We are also working to understand the structure of the interface between ParM filaments and their DNA cargo molecules as well as the mechanism of insertional polymerization that enables cargo complexes to convert the free energy of polymerization into useful work. More recently, we have begun comparing the ParM system with other bacterial, actin-based DNA segregation systems to see whether the rules we have outlined are general or simply one of many solutions to the given problem.
Archaeal cell biology
Archaea represent one of two domains of life on Earth, but we know far less about the cell biology of archaea than we know about bacteria and eukaryotes.
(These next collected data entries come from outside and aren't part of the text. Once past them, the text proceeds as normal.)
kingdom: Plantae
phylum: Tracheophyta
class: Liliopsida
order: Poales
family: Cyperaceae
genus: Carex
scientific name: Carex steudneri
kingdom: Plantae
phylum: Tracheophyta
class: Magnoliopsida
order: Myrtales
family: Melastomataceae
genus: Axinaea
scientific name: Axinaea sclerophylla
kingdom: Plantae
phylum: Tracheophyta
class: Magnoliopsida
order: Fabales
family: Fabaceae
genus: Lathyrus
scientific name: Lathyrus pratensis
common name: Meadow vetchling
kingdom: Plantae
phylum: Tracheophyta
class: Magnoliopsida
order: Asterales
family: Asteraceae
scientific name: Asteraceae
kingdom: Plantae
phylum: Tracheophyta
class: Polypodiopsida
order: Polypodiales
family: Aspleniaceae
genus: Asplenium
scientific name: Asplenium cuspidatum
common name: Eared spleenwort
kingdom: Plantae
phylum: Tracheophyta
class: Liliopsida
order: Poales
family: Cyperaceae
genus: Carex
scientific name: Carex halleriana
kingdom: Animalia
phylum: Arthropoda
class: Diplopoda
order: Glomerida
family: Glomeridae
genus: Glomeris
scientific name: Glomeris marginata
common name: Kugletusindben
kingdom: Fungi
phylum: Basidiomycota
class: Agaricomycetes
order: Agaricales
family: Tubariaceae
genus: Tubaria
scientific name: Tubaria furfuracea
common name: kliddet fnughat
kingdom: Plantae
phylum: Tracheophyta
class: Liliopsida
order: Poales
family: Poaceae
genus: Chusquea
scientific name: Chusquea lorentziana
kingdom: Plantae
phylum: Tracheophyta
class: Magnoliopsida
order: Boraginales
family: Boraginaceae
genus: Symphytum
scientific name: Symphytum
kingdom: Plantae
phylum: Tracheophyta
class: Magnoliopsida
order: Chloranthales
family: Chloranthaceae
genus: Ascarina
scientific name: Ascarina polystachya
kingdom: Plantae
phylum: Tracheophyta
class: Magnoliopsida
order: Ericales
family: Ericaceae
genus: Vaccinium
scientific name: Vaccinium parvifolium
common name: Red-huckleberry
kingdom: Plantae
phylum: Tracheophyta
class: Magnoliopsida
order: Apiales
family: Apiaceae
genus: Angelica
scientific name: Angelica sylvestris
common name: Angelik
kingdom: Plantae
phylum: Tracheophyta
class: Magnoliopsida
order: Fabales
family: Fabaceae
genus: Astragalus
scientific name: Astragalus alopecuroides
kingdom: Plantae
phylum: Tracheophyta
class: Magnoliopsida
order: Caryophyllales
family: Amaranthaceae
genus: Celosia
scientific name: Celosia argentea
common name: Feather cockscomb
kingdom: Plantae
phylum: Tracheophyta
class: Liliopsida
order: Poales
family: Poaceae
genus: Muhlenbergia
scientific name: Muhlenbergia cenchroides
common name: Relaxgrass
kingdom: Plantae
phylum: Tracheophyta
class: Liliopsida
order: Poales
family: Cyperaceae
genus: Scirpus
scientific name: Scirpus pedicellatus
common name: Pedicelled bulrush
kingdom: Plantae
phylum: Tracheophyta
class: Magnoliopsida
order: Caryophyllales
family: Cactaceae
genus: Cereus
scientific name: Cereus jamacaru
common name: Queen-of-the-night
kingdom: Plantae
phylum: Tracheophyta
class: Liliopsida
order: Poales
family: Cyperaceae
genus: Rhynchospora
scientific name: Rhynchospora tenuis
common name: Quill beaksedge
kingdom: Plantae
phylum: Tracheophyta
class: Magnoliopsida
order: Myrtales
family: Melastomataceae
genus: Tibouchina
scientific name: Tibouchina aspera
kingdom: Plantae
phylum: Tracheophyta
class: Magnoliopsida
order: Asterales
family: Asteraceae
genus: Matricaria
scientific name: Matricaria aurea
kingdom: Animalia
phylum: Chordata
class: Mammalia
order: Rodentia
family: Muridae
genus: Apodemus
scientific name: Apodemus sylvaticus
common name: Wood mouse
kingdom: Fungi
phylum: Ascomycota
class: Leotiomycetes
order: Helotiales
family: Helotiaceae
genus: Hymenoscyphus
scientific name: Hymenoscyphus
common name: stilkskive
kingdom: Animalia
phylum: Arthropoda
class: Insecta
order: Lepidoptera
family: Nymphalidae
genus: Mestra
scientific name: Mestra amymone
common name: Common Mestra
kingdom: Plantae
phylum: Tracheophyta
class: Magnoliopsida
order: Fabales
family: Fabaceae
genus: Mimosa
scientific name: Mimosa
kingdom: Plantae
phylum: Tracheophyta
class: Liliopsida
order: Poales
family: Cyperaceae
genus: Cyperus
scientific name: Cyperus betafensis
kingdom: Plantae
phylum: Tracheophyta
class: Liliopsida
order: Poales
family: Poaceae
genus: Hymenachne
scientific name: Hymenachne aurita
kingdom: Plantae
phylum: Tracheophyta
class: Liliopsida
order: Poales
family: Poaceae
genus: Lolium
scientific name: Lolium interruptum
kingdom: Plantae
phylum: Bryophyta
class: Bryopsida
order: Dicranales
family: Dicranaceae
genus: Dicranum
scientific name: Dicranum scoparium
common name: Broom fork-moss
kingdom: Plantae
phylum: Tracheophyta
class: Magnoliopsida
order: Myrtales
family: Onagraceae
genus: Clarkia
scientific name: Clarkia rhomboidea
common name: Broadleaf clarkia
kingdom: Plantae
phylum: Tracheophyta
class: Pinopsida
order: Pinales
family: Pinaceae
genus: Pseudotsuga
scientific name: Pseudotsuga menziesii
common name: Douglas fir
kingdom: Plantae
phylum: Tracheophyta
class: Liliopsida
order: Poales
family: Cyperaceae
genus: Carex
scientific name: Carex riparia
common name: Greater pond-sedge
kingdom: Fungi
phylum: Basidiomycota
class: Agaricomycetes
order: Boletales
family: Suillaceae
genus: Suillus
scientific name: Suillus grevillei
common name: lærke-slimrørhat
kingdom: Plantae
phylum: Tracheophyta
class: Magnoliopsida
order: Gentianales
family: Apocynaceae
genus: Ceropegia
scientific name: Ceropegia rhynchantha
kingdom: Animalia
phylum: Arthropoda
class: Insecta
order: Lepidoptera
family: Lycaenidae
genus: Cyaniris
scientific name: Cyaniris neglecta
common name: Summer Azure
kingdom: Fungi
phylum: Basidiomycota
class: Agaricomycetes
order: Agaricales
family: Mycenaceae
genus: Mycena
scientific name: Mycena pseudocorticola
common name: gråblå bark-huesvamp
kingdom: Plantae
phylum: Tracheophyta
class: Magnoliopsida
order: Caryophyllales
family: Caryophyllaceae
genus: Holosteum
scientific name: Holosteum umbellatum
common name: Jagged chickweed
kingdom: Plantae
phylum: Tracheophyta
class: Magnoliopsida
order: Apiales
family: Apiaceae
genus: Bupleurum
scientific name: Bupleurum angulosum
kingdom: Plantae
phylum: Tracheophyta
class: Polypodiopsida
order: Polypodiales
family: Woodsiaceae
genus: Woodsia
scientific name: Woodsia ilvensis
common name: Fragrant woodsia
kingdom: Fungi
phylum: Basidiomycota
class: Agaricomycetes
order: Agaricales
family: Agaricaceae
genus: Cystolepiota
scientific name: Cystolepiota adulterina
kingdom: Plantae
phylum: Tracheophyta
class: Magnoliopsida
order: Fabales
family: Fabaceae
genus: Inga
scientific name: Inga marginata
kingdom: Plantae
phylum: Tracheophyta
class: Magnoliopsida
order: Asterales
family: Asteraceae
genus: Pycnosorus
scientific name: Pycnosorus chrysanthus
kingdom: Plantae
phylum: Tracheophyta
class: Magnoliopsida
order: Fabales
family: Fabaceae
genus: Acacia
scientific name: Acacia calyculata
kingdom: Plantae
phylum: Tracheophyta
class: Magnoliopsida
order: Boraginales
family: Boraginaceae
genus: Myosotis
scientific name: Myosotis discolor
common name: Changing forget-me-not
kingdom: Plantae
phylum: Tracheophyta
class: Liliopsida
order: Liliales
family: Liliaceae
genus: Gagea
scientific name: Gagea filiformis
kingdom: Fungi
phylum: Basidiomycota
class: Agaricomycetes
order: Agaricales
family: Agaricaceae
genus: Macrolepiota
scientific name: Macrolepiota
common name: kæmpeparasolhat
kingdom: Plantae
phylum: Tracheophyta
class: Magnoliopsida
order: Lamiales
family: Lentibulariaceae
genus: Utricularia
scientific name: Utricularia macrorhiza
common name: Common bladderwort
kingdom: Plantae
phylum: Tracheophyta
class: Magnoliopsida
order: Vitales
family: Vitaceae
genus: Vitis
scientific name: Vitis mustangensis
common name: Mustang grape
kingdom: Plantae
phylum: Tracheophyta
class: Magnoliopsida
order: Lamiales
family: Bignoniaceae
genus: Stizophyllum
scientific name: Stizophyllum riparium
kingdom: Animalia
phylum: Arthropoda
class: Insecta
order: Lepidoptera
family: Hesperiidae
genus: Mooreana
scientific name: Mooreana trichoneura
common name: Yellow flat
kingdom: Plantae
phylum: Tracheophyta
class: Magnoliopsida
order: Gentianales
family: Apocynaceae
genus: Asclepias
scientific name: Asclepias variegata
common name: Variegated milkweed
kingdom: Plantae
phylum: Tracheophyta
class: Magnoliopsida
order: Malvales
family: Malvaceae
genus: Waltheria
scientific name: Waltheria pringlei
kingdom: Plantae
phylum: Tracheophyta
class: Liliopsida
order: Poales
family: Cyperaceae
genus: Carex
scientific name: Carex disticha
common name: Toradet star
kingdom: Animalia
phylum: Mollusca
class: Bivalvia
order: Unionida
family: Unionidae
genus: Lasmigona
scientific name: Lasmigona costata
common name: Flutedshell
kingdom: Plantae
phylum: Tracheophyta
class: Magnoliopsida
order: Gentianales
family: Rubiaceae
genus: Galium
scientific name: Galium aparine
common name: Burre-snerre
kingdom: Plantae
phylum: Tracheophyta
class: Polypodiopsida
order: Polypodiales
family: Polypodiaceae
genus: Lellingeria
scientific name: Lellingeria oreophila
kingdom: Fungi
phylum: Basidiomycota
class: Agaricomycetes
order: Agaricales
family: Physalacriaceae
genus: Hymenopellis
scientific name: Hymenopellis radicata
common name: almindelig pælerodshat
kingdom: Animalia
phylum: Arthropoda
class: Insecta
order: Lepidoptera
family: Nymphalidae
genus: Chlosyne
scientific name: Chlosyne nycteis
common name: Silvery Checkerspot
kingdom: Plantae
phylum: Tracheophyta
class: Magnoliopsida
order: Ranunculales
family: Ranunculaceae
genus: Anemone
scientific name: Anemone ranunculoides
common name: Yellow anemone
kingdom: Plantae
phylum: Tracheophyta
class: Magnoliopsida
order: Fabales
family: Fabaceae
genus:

For example, we do not understand how most archaea control their shape, organize their intracellular spaces, segregate their DNA, or divide. Mechanistic insight into these processes would shed new light on similar processes in the other domains of life and enable us to better understand the evolution of life on earth and the emergence of the eukaryotic lineage.
In my lab, we study cell division and DNA segregation in the model crenarchaeon Sulfolobus acidocaldarius that grows optimally at 75–80°C and at pH 2–3. Recently, we developed a system for high-resolution microscopy at high temperature which allowed us to observe live Sulfolobus cells divide at 75°C. We are also working toward reconstituting the conserved SegABs system, which allows chromosome segregation in Sulfolobus. Interestingly, this system resembles the bacterial ParABs system, with SegA being an archaeal homolog of bacterial ParA.